=== To be done ===
Arrange these lines as a Markdown table with the columns "Row" and "Line", numbering each row and leaving out any blank lines.

===== Excerpted data

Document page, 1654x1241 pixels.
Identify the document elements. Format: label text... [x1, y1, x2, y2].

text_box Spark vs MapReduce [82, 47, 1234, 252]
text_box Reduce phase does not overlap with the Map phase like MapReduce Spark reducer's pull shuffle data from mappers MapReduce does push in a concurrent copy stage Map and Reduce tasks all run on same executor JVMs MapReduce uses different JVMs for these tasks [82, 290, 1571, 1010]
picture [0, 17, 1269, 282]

==========

=== Written reply ===
| Row | Line |
|---|---|
| 1 | Document page, 1654x1241 pixels. |
| 2 | Identify the document elements. Format: label text... [x1, y1, x2, y2]. |
| 3 | text_box Spark vs MapReduce [82, 47, 1234, 252] |
| 4 | text_box Reduce phase does not overlap with the Map phase like MapReduce Spark reducer's pull shuffle data from mappers MapReduce does push in a concurrent copy stage Map and Reduce tasks all run on same executor JVMs MapReduce uses different JVMs for these tasks [82, 290, 1571, 1010] |
| 5 | picture [0, 17, 1269, 282] |